To see where speculation can detrimentally lead people astray, just point your browser to www.crank.net . This is my opinion now, but I would say in an educational context, most effective inquiry-based science takes place in an arena where the educator already “knows” the answer to the question but allows the student to work out for themselves their own models, predictions, etc.

It’s not that it’s not good enough… it’s that it is simply not a mechanism by definition. When we try to anthropomorphize randomness we end up make glib statements like, “God does not play dice!” (all apologies to my dear friend, Al). The fact of the matter is randomness tells us “how” and not “why” things are the way the are. Chaos theory is an excellent example… coming out of this abstract mathematical formalism has been major work in looking at pattern analysis which makes beautiful mathematical sense but sends philosophers into fortnight-long conferences. If “science” is truly what we are trying to teach then we needn’t even try to approach this area… it simply doesn’t have practical relevance. If a student is interested in it, they should explore it in another venue.

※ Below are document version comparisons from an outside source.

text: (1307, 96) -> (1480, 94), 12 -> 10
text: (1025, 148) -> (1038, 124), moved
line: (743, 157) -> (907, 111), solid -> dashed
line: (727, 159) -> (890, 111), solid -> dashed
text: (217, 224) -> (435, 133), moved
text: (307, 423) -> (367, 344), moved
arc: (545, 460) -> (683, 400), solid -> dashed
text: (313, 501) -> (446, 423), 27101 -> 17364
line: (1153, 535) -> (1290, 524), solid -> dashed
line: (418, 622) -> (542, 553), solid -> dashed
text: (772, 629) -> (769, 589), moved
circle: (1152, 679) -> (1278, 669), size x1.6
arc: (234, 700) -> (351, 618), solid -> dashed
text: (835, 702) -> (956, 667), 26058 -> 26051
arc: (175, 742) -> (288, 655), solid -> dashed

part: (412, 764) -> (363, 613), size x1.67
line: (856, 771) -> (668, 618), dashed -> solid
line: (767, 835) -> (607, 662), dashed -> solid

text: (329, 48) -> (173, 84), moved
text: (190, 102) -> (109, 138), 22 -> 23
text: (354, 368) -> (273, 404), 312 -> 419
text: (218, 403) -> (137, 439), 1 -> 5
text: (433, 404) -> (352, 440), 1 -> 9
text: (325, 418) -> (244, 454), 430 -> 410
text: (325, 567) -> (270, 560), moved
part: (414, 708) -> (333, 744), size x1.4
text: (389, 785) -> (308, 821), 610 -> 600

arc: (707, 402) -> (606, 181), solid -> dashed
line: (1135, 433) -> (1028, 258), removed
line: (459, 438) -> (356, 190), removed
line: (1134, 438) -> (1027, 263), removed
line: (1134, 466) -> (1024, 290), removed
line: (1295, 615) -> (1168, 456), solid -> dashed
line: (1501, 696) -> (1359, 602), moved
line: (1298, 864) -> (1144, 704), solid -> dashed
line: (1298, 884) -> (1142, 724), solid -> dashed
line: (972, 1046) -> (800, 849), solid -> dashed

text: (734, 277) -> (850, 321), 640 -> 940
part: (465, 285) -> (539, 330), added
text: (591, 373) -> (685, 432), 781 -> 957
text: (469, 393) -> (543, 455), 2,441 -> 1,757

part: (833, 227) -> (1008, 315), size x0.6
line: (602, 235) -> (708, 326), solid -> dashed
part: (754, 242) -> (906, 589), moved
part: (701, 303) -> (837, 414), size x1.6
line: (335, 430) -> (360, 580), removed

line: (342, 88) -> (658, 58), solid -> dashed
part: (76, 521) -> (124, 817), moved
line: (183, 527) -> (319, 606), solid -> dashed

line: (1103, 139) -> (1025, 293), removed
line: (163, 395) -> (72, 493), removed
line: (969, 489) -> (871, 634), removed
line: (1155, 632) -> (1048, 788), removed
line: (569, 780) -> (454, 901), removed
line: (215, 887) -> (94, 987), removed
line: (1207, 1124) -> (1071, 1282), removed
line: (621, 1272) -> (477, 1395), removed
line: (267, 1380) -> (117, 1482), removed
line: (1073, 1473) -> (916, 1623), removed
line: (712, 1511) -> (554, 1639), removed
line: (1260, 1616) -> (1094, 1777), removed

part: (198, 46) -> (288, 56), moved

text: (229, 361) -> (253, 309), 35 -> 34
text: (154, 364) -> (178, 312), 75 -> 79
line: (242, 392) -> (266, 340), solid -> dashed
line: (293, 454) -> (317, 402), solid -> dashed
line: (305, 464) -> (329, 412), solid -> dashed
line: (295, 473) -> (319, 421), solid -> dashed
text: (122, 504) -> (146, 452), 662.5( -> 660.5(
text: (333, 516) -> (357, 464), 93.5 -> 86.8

FYI: This state-of-affairs is well illustrated by here by an Engineering professor John Patterson at Iowa State.

Precisely. Guided pedagogy is almost certainly more effective than simple presentation of material. Also, it is much harder for the ignorant to criticise. Granted, it may not be possible to have your class reproduce from observations the sum-total of modern evolutionary theory, but there is no reason why they can’t investigate important features of said theory.